BEGIN PROVIDED DATA

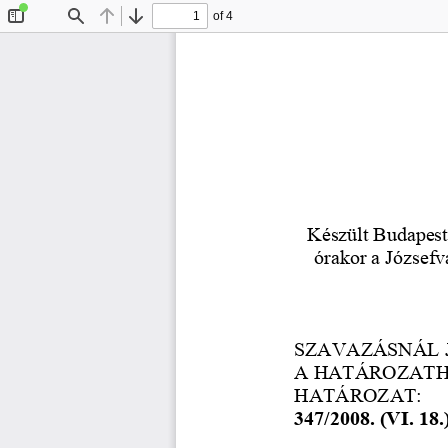
of 4
Toggle
Find
Previous
Next
Sidebar
Készült Budapest
órakor a József
SZAVAZÁSNÁL J
A HATÁROZATH
HATÁROZAT: 
347/2008. (VI. 18.) 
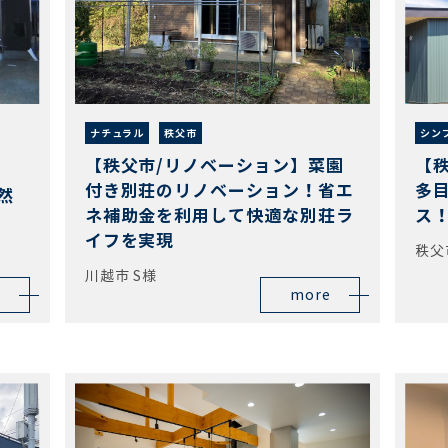
ナチュラル
秩父市
シン
【秩父市/リノベーション】菜園
【
付き別荘のリノベーション！省エ
多
然
ネ補助金を利用して快適な別荘ラ
ス
イフを実現
秩父
川越市 S様
more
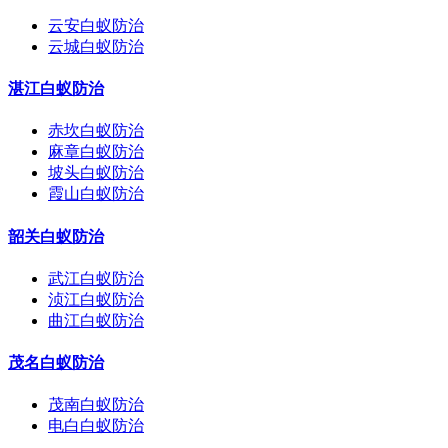
云安白蚁防治
云城白蚁防治
湛江白蚁防治
赤坎白蚁防治
麻章白蚁防治
坡头白蚁防治
霞山白蚁防治
韶关白蚁防治
武江白蚁防治
浈江白蚁防治
曲江白蚁防治
茂名白蚁防治
茂南白蚁防治
电白白蚁防治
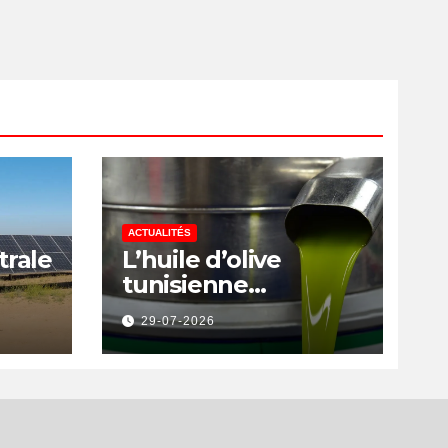
is
ACTUALITÉS
trale
L’huile d’olive
tunisienne
rs
préservée des
29-07-2026
a
nouvelles surtaxes
américaines de
Donald Trump
is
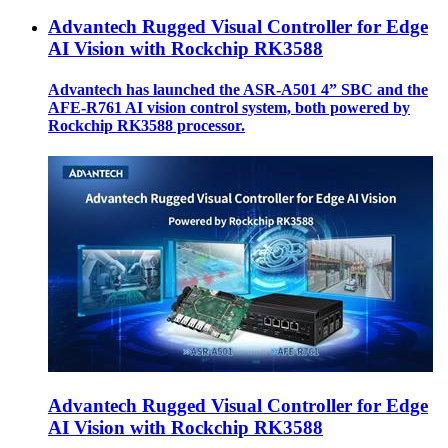
Advantech Rugged Visual Controller for Edge
AI Vision with Rockchip RK3588
Advantech has launched the ASR-A501 4” SBC and the
AFE-R761 AI vision control system, both powered by
Rockchip RK3588 processor.
Advantech Rugged Visual Controller for Edge
AI Vision with Rockchip RK3588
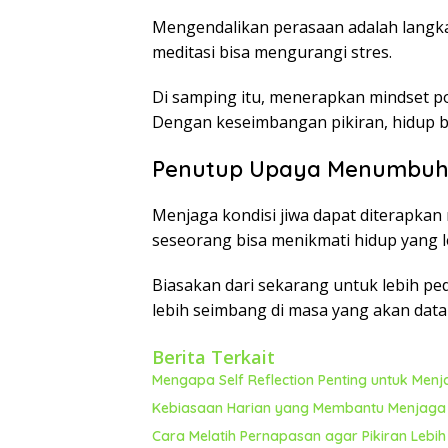
Mengendalikan perasaan adalah langkah
meditasi bisa mengurangi stres.
Di samping itu, menerapkan mindset p
Dengan keseimbangan pikiran, hidup bi
Penutup Upaya Menumbuhk
Menjaga kondisi jiwa dapat diterapkan m
seseorang bisa menikmati hidup yang 
Biasakan dari sekarang untuk lebih ped
lebih seimbang di masa yang akan data
Berita Terkait
Mengapa Self Reflection Penting untuk Men
Kebiasaan Harian yang Membantu Menjaga E
Cara Melatih Pernapasan agar Pikiran Lebi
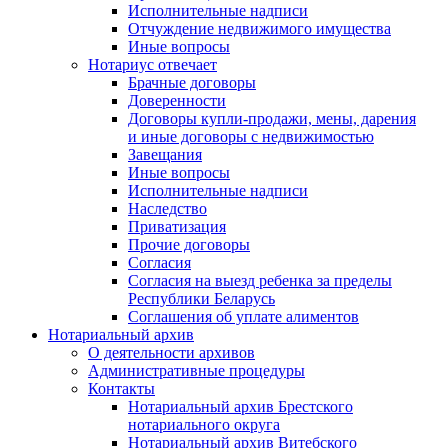
Исполнительные надписи
Отчуждение недвижимого имущества
Иные вопросы
Нотариус отвечает
Брачные договоры
Доверенности
Договоры купли-продажи, мены, дарения
и иные договоры с недвижимостью
Завещания
Иные вопросы
Исполнительные надписи
Наследство
Приватизация
Прочие договоры
Согласия
Согласия на выезд ребенка за пределы
Республики Беларусь
Соглашения об уплате алиментов
Нотариальный архив
О деятельности архивов
Административные процедуры
Контакты
Нотариальный архив Брестского
нотариального округа
Нотариальный архив Витебского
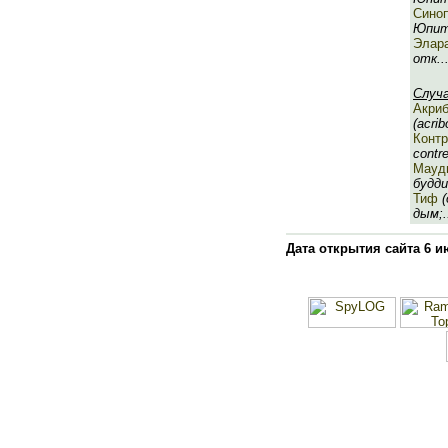
Сино
Юпите
Элар
отк..
Случ
Акри
(acrib
Конт
contre
Мауд
будди
Тиф
(
дым;.
Дата открытия сайта 6 и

END PROVIDED DATA

WHAT TO WORK ON => Among the entries, how many lines include the string "untuk"? Please reply with only the number.

RESULT OF THE TASK => 2